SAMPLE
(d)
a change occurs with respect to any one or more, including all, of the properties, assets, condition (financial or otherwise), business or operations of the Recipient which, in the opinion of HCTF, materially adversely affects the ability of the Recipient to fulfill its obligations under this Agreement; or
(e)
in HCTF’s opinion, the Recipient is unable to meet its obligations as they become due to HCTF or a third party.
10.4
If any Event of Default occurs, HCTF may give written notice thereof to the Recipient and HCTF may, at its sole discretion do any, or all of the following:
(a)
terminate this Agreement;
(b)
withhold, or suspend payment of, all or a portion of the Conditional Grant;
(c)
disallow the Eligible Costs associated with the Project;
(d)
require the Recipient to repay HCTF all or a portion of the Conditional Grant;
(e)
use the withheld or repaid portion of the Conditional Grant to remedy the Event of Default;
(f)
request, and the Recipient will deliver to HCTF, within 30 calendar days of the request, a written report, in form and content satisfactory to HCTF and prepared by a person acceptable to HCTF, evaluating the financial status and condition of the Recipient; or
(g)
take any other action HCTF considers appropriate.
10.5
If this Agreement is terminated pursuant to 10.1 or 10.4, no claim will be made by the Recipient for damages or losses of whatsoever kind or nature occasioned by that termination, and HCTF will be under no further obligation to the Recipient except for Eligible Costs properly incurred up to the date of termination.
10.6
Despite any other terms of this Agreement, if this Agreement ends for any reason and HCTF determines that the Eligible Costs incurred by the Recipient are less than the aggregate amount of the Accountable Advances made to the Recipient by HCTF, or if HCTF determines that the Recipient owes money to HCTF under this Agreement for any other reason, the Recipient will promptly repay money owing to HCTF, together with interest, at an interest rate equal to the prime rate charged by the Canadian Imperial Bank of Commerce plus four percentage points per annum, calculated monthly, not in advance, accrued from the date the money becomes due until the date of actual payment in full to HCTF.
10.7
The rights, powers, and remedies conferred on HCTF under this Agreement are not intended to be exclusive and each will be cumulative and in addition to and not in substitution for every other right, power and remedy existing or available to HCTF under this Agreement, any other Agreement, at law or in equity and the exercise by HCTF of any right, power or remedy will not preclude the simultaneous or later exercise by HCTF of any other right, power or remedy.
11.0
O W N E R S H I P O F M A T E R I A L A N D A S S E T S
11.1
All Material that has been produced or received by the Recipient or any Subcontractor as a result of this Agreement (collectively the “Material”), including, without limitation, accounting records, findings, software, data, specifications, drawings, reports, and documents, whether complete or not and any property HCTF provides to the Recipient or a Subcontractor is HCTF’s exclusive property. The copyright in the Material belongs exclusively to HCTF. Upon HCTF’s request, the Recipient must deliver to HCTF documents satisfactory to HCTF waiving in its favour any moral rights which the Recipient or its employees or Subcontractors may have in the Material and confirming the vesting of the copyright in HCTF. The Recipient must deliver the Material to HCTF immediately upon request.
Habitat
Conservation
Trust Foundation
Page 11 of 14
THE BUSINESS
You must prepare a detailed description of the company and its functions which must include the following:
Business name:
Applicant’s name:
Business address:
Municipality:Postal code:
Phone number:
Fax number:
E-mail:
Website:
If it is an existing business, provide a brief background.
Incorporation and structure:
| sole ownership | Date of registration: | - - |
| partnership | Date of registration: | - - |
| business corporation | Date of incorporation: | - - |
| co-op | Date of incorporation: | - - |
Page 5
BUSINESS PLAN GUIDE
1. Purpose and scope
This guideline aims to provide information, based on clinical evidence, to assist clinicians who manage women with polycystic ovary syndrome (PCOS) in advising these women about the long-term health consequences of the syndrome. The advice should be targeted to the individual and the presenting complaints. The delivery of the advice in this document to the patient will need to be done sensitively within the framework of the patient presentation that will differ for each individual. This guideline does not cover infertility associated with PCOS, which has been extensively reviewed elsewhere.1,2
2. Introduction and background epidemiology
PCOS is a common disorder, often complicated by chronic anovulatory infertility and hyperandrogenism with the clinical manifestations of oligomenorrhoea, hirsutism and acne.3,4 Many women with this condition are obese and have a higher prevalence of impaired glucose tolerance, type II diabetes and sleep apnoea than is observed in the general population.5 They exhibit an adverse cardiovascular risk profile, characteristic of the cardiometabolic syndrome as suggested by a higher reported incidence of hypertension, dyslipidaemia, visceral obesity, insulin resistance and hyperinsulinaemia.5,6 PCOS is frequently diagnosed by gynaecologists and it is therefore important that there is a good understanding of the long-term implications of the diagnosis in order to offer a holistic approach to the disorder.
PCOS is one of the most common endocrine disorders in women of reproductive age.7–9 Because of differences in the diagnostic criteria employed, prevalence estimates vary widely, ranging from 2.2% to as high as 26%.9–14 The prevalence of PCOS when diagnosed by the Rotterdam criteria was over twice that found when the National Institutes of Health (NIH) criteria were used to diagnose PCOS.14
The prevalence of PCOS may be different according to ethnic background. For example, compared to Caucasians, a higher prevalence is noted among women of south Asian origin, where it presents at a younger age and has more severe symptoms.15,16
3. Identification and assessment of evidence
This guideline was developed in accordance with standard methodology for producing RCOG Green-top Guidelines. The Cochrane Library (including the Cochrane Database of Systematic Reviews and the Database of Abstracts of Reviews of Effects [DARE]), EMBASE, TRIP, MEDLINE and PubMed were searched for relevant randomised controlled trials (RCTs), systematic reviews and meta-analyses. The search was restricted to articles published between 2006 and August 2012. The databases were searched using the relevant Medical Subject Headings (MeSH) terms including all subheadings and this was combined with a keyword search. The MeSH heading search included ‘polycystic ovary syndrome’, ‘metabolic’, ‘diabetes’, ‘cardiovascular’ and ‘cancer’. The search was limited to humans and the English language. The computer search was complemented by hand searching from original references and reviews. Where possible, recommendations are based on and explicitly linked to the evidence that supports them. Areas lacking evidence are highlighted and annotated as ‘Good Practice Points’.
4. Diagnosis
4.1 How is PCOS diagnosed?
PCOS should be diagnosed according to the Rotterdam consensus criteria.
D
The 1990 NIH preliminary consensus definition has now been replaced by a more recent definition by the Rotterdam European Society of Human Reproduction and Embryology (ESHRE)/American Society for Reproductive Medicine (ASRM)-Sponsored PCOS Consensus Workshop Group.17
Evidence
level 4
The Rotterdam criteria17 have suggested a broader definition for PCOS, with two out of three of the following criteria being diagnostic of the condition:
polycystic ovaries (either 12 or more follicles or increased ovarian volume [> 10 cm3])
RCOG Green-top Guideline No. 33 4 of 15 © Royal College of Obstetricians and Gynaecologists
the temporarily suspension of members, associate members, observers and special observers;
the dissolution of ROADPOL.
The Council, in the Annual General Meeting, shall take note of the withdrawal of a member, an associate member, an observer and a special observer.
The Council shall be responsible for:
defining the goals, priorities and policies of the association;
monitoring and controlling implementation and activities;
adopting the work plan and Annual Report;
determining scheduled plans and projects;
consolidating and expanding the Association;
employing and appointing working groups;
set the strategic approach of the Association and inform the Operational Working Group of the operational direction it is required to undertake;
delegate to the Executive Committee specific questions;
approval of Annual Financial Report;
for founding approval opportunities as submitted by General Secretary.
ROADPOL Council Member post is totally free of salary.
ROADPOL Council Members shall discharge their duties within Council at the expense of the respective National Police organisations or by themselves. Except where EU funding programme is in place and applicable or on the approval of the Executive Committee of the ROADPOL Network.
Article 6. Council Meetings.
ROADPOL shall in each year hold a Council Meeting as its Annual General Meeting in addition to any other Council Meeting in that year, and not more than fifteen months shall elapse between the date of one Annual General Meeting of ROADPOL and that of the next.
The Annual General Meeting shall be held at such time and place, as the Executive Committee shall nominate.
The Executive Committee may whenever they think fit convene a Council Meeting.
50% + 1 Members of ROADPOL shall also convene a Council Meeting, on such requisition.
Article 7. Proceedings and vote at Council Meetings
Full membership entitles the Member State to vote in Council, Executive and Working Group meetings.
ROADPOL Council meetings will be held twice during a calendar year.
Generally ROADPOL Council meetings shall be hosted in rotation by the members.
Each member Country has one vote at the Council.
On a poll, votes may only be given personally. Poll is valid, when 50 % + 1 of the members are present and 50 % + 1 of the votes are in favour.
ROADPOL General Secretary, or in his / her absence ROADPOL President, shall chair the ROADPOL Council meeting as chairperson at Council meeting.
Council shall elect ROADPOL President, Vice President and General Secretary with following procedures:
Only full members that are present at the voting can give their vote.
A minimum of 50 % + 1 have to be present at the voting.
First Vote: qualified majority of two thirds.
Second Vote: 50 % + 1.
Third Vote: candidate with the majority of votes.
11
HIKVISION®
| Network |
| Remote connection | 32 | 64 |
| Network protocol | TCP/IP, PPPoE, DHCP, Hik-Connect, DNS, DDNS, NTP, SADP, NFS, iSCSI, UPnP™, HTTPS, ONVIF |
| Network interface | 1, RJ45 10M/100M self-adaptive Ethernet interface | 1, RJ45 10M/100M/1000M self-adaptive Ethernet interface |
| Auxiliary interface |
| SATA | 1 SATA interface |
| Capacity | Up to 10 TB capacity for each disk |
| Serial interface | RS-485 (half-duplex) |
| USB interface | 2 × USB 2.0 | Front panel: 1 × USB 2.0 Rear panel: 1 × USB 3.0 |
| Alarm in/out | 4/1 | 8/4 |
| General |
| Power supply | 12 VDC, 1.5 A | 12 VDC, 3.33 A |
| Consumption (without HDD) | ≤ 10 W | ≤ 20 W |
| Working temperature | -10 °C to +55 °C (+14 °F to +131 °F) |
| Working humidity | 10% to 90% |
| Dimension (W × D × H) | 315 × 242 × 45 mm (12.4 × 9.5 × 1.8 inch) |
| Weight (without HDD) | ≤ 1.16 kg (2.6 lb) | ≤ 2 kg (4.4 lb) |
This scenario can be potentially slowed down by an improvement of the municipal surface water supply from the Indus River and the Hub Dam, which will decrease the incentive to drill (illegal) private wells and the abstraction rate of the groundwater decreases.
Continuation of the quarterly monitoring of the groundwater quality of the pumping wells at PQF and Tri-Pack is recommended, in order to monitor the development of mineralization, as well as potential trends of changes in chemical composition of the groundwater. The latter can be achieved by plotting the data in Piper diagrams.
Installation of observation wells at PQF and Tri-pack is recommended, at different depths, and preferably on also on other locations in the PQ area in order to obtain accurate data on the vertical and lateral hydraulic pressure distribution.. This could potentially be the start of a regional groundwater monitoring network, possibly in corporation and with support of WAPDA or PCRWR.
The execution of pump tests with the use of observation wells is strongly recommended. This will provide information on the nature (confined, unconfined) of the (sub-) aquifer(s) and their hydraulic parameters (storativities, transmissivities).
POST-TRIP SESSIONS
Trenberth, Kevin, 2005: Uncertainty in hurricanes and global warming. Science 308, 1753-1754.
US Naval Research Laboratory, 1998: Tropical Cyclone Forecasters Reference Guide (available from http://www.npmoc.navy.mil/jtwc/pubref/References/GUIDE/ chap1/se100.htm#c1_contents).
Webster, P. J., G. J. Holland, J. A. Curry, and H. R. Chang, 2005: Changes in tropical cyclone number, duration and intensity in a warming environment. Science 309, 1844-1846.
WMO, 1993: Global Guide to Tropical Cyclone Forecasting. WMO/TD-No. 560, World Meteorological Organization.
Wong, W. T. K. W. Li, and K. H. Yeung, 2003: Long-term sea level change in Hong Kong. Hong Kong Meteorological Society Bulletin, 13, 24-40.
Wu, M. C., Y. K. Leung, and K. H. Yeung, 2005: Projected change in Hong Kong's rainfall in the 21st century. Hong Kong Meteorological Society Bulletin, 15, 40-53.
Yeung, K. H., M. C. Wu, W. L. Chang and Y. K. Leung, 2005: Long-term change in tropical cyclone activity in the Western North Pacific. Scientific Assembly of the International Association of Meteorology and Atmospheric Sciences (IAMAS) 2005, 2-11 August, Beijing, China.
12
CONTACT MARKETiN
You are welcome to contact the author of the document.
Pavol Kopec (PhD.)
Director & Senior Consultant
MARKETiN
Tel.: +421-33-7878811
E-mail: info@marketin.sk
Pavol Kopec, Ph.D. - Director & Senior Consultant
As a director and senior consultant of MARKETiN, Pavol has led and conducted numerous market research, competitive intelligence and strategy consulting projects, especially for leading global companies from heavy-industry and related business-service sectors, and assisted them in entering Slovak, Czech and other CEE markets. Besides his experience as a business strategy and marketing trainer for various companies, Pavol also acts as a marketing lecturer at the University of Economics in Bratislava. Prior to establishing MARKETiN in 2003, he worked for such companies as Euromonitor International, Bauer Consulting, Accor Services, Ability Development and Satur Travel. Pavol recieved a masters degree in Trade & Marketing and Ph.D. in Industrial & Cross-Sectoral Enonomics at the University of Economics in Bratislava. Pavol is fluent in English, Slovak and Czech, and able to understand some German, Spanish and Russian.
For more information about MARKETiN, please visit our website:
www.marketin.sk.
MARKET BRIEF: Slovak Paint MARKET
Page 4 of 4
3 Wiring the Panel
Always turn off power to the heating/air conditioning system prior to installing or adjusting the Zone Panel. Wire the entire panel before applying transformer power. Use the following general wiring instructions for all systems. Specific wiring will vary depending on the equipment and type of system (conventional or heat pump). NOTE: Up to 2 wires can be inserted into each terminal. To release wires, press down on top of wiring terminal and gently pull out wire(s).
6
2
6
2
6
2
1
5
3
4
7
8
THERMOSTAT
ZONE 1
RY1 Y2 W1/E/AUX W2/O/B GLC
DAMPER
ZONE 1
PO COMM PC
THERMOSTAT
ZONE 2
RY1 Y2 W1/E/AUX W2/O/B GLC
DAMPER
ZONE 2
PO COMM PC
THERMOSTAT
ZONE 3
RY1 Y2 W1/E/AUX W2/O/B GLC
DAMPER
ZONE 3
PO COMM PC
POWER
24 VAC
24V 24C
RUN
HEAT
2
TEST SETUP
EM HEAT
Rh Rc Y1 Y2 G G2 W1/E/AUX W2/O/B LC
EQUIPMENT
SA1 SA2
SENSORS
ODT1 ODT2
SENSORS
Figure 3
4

--------------------------------

→ ABOUT THIS EXERCISE
Would you copy all lines in the records where the string "number" appears?

→ SOLUTION TO THIS PROBLEM
Phone number:
Fax number:
Webster, P. J., G. J. Holland, J. A. Curry, and H. R. Chang, 2005: Changes in tropical cyclone number, duration and intensity in a warming environment. Science 309, 1844-1846.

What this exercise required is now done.